Father’s Help by R.K. Narayan
In Father’s Help by R.K. Narayan we have the theme of honesty, pity, aggression, imagination, guilt, stubbornness and fear. Taken from his Malgudi Days collection the story is narrated in the third person by an unnamed narrator and after reading the story the reader realises that Narayan may be exploring the theme of pity. Swami as he is walking to school begins to feel sorry for Samuel. He believes that he will lose his job and go to prison even though he doesn’t know exactly what is in the letter his father has written. It is also noticeable that Swami is not being honest when it comes to Samuel. The story he told his father about Samuel is untrue and is based on hearsay from a generation of pupils who have been taught by Samuel. Despite this Swami is adamant that he will justify his father’s letter though again he does not know what his father has written. If anything Swami has allowed his imagination run wild when he has described Samuel to his father. Though it is true that Swami is caned by Samuel later on in the story this is more a case of Swami provoking Samuel in order that Samuel is expelled from his job and to justify bringing the letter to the headmaster.
The fact that Swami pities Samuel may be important as it suggests that Swami is battling with guilt. However rather than admit that he himself is in the wrong he does everything he can to provoke Samuel. If Swami had stayed silent in Samuel’s class he would not have been caned. He was given sufficient warning by Samuel yet he continued to obstruct the class by shouting. This may be important as it suggests that Swami is stubborn. Though he knows the path he is travelling is the wrong path he still nonetheless does everything he can to provoke Samuel. It might also be important to remember that Samuel didn’t have to hit Swami with the cane. He had other options. He could have told Swami to stand in the corner of the classroom or to leave the room. So in some ways Swami may feel justified by the fact that he has been caned by Samuel.

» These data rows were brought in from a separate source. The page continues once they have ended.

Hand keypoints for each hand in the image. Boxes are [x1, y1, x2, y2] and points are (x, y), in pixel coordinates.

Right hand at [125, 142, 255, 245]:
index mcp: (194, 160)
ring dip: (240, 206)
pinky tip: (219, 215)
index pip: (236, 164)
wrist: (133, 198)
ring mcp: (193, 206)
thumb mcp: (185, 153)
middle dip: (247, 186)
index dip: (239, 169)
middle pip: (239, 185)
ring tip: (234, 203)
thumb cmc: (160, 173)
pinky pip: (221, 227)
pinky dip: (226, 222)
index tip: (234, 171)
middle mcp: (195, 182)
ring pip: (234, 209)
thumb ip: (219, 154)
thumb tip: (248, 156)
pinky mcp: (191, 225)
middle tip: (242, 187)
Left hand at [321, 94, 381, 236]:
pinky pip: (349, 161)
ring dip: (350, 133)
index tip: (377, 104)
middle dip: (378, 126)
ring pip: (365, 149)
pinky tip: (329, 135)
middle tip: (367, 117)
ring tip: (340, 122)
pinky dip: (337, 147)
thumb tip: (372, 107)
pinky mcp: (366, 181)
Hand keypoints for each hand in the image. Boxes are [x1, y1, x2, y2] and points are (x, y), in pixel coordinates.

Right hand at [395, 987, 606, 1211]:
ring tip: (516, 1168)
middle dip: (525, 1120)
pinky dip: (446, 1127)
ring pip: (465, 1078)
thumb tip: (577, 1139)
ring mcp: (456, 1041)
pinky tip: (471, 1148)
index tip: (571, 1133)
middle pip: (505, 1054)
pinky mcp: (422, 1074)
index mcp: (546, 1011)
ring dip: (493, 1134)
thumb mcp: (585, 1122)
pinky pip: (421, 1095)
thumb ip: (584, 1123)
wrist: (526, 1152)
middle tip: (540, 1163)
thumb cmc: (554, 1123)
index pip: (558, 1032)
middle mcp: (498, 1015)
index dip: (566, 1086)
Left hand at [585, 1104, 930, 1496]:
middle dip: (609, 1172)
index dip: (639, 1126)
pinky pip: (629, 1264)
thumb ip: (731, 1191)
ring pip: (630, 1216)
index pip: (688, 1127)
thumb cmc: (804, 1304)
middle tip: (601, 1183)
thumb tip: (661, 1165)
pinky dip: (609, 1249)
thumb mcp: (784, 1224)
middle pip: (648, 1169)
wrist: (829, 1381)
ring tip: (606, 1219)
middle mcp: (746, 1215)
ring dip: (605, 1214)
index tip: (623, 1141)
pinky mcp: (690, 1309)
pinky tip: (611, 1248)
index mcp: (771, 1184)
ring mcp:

It is also noticeable that Swami has not done his homework. This could be important as it can suggest that Swami is not dedicated to his studies. He would much rather stay at home than go to school. It is also noticeable that when Swami lies to his mother about having a headache she immediately believes him yet his father knows that Swami is lying. It is as though there is a battle of wits between father and son. A battle that Swami eventually loses because he knows that he is lying about not only having a headache but about Samuel too. If anything Swami is like many young boys who don’t want to go to school. He will lie to his parents in order to stay at home. Making up a story that will suit his needs. However just as Swami is stubborn so too is his father who knows that Swami is lying to him hence him writing a letter to the headmaster even though he knows that Swami will not give the headmaster the letter.
In reality there are two guilty parties in the story. Both Swami and Samuel have done something wrong. Swami has lied and provoked Samuel and Samuel has reacted to Swami’s provocation and hit Swami with the cane. If Swami had not lied to his parents and had acted appropriately in class he would not have been caned. Though at the same time he would not have been able to justify his father’s letter. Similarly by being caned Swami loses any sense of pity that he has for Samuel. In Swami’s eyes Samuel’s actions justify him being expelled from his job and imprisoned. It is also noticeable that throughout the story that Swami has been somewhat in fear. He fears his father and he fears Samuel. Yet neither man is to be feared. Without knowing it Swami has been taught a lesson by his father. Swami’s father knew that Swami was exaggerating Samuel’s engagement with the other pupils in Swami’s class. If anything Swami has been tested by his father. However some critics might suggest that things might have been different if the headmaster was still in his office when Swami went to deliver the letter. If Swami had not been awash with guilt while walking to school and had not first of all provoked Samuel and handed the letter to the headmaster when he first arrived at school. Swami’s day may have been different. Instead he had to suffer caning from Samuel to prove to the headmaster that the contents of his father’s letter were true. Though it is unlikely that Swami will be caned again as he may very well have learnt his lesson. By lying to his father about Samuel Swami has ironically received the treatment (caning) that he was afraid of and that he had told his father other pupils had received. Though he had no proof.